My take on classic Alfredo sauce

It annoys me to no end when food blogs force you to scroll past nine paragraphs of drivel before allowing you to see the only thing you want to see: THE RECIPE. I vow to never do this to you.

alfredo

Linda’s Alfredo Sauce

  • 2 T unsalted butter (I use European style Plugra)
  • 1.5 T flour
  • 1 C whole milk
  • 2 cloves roasted or oil-pickled garlic, minced (use fresh for a stronger bite)
  • 1/2 t salt (Himalayan pink)
  • 1/4 t white or pink pepper
  • 1/4 – 1/3 C freshly grated Parmigiano-Reggiano
  • 1 egg yolk

Melt butter in a wide saucepan over low heat until foamy. Whisk in flour to form a roux. Slowly stir in milk and remaining ingredients. For a thicker sauce, add more cheese or a dollop of something creamy (crema, plain yogurt, labneh, etc.). To thin it out, add more milk or omit egg yolk.

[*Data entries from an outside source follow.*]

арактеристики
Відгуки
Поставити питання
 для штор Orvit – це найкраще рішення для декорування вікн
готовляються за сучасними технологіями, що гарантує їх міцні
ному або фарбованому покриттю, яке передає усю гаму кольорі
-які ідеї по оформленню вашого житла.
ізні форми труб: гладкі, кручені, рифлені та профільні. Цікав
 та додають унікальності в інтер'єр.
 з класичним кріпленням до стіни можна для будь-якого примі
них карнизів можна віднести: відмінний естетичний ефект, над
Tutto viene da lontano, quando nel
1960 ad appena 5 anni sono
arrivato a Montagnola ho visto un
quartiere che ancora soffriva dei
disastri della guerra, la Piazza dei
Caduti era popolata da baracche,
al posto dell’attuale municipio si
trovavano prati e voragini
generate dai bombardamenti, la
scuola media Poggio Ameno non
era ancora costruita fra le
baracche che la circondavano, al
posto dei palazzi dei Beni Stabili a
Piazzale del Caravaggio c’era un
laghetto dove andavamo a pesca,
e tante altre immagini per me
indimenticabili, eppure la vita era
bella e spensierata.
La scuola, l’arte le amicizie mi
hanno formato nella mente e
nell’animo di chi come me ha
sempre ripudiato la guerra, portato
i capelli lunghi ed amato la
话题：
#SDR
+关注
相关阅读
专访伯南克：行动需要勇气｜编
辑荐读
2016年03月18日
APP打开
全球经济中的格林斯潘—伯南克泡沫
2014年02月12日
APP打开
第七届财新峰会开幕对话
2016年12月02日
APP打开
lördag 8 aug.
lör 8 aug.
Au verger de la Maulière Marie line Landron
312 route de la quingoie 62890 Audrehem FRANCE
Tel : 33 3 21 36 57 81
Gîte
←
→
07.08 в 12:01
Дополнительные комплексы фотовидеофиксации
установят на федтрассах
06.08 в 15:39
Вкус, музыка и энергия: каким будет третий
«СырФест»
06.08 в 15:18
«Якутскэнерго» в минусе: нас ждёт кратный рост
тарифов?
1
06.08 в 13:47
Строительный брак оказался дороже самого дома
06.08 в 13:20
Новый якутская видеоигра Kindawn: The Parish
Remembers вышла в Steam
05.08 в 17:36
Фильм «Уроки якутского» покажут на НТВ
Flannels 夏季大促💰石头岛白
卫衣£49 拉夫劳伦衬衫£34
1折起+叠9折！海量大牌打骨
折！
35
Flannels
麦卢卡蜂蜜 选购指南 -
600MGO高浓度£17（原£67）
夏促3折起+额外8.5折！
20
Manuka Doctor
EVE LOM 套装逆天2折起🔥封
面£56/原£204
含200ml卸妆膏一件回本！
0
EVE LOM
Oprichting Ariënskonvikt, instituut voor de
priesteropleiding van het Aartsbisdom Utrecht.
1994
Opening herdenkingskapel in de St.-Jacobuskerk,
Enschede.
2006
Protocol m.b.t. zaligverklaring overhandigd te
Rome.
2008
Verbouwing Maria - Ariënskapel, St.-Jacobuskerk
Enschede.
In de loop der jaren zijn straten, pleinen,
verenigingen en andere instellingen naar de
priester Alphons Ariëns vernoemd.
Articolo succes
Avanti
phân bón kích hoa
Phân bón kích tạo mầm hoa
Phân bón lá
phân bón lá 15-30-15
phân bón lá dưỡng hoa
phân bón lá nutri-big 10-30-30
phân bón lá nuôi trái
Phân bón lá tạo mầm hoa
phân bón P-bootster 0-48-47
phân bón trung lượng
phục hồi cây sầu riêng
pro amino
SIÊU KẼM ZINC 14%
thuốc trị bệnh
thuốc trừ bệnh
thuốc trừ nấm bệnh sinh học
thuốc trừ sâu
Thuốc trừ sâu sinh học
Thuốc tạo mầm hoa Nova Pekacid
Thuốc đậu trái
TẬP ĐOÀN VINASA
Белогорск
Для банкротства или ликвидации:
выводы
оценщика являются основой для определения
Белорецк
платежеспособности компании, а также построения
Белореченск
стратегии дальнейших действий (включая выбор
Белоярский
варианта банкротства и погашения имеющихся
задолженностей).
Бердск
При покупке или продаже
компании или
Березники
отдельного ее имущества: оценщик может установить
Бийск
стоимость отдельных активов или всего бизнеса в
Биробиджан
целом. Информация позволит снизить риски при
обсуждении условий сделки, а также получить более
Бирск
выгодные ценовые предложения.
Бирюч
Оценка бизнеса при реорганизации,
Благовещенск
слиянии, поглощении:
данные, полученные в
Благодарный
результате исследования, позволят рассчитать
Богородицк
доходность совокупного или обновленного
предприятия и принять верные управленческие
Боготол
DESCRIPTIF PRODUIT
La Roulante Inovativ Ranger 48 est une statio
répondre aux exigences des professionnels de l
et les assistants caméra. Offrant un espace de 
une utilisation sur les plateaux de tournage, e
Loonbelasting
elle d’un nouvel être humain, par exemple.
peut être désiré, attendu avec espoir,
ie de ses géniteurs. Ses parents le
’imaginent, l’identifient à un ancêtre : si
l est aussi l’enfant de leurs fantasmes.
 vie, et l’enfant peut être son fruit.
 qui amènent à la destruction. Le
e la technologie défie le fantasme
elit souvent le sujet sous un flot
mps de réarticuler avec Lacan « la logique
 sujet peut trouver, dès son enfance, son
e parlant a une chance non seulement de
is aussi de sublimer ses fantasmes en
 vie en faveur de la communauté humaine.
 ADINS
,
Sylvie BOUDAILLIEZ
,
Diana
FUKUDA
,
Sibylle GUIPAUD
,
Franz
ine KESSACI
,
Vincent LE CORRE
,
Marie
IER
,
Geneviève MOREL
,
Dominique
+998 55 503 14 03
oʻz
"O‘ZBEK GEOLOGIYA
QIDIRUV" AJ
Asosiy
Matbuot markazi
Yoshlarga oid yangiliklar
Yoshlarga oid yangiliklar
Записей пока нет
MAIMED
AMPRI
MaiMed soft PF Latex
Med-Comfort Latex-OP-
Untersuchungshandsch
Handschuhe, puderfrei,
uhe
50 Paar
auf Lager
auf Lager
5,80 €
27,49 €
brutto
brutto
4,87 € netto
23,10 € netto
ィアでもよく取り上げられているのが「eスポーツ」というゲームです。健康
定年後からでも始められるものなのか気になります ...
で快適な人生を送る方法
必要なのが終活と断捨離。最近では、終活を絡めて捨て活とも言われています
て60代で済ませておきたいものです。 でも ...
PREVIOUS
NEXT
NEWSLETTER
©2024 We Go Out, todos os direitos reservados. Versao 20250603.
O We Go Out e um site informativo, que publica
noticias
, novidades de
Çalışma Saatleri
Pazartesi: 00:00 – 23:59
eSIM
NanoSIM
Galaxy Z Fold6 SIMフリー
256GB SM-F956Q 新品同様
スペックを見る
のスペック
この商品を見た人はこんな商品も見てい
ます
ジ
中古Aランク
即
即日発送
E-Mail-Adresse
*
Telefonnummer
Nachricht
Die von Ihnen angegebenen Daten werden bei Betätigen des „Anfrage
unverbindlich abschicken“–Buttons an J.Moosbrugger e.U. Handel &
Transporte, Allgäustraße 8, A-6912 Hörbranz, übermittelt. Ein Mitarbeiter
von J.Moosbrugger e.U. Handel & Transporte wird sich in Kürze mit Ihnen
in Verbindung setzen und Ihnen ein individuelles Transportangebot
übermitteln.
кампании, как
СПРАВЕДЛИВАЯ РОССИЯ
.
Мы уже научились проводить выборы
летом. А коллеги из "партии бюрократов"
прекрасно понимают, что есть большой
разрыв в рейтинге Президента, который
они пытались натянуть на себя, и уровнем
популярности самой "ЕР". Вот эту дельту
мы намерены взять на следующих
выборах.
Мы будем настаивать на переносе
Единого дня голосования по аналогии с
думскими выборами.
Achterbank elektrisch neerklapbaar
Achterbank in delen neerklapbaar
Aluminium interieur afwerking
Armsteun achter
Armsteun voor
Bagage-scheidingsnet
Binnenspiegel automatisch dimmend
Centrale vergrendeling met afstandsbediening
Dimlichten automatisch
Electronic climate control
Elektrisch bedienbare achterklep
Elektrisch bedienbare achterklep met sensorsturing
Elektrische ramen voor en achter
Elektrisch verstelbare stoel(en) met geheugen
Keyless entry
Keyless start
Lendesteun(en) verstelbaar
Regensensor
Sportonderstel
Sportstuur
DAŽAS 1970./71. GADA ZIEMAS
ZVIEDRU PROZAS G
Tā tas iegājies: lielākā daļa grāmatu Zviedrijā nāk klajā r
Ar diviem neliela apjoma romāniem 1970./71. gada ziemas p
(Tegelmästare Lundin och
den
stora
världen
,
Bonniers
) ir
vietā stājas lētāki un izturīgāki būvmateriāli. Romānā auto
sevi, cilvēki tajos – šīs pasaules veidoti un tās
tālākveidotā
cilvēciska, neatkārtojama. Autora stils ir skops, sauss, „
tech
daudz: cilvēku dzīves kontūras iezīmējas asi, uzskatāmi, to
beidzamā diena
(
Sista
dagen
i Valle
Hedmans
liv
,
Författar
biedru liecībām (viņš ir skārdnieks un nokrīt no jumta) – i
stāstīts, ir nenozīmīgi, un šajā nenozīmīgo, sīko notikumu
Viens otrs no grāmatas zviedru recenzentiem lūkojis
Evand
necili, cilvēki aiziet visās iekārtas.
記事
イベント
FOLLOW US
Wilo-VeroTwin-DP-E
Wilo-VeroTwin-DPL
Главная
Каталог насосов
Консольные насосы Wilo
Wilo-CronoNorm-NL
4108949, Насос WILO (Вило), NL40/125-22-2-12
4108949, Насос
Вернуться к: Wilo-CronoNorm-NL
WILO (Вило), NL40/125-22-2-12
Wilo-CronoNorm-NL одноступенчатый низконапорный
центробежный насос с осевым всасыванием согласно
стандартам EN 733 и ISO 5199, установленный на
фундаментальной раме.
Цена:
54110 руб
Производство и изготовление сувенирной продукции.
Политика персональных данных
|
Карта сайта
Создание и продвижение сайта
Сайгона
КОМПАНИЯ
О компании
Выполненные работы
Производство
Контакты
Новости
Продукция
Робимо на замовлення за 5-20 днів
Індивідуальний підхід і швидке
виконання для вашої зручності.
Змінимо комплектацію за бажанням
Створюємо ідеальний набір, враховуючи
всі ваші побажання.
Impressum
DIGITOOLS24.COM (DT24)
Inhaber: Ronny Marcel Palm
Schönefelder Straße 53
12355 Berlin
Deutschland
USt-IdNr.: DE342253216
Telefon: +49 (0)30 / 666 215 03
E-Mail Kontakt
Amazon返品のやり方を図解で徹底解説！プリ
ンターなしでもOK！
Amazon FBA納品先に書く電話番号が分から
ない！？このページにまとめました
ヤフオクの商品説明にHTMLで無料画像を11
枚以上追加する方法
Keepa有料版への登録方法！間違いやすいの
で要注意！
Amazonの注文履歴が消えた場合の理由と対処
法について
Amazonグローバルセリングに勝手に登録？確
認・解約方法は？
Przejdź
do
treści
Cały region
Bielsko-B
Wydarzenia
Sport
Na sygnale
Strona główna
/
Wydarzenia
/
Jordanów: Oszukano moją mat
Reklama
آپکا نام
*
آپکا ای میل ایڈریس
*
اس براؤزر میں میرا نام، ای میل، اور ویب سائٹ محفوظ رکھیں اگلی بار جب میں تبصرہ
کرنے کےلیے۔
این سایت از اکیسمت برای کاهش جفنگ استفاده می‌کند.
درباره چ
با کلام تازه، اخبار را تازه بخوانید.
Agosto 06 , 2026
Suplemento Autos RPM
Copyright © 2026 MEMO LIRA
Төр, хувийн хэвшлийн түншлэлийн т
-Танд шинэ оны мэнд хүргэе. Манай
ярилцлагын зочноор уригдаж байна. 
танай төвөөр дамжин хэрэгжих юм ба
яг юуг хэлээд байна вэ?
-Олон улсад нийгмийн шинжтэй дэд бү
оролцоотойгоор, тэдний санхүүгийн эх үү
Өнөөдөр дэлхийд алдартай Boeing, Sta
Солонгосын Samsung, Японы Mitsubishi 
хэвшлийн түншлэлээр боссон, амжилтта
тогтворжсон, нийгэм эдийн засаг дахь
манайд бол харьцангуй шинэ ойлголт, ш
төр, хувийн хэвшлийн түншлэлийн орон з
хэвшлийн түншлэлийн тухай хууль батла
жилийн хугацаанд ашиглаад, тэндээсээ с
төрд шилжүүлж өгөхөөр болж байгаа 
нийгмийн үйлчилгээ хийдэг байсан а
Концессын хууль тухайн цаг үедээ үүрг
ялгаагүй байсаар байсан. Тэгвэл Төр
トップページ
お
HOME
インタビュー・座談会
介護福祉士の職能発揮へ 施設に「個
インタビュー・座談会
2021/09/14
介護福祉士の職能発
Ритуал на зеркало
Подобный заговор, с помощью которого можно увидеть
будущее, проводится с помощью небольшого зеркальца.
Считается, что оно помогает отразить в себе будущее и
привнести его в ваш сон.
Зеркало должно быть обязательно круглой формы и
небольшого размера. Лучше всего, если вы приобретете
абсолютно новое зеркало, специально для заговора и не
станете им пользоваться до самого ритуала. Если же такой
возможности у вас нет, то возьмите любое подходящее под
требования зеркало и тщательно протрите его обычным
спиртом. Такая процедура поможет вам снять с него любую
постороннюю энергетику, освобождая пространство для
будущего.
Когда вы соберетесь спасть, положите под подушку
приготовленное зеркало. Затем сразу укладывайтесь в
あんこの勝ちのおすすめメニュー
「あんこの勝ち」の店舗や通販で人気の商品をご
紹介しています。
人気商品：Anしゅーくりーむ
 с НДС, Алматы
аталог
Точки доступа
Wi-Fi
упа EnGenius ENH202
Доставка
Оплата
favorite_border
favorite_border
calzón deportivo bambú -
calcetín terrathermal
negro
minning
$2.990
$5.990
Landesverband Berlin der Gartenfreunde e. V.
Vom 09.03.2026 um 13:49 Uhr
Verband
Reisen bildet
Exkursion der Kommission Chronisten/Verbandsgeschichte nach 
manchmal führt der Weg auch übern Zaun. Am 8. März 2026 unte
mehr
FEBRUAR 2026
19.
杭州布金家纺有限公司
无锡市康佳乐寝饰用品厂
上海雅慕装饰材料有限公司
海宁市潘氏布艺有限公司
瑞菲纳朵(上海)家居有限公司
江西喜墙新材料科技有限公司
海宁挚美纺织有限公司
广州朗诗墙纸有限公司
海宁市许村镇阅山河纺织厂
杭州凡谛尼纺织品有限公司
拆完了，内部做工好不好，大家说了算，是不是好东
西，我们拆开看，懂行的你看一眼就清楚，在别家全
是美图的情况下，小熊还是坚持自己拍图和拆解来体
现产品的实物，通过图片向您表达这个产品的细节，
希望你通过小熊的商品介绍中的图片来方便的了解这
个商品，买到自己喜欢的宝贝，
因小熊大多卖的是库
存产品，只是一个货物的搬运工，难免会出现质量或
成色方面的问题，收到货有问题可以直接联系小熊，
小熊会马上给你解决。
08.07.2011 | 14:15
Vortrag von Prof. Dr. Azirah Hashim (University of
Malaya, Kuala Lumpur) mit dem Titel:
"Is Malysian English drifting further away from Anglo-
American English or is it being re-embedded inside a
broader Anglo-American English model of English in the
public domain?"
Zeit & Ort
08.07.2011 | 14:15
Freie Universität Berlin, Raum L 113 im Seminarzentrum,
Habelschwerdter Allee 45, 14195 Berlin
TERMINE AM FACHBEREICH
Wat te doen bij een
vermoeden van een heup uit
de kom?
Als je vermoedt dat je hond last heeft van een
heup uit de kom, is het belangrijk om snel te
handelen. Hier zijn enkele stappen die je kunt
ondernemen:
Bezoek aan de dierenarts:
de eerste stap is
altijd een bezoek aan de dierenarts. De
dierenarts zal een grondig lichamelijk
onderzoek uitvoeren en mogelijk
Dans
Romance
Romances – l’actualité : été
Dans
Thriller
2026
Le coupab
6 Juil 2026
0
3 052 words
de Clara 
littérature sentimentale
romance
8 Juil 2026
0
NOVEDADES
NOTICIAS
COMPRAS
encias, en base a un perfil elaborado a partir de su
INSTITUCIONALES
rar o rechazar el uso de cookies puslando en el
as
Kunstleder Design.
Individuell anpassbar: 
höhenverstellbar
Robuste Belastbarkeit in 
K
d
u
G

Toss with wide, flat noodles like fettuccine or linguine, or penne, or shells. Bulk it up with some broccoli or shrimp. Garnish with a sprinkle of sumac and/or fresh parsley. I like to squeeze a bit of fresh lemon on most everything for a refreshing kick of zing.

Note: Please never, ever, ever substitute Parmigiano-Reggiano for that mystery product found in a green can. Because I love you.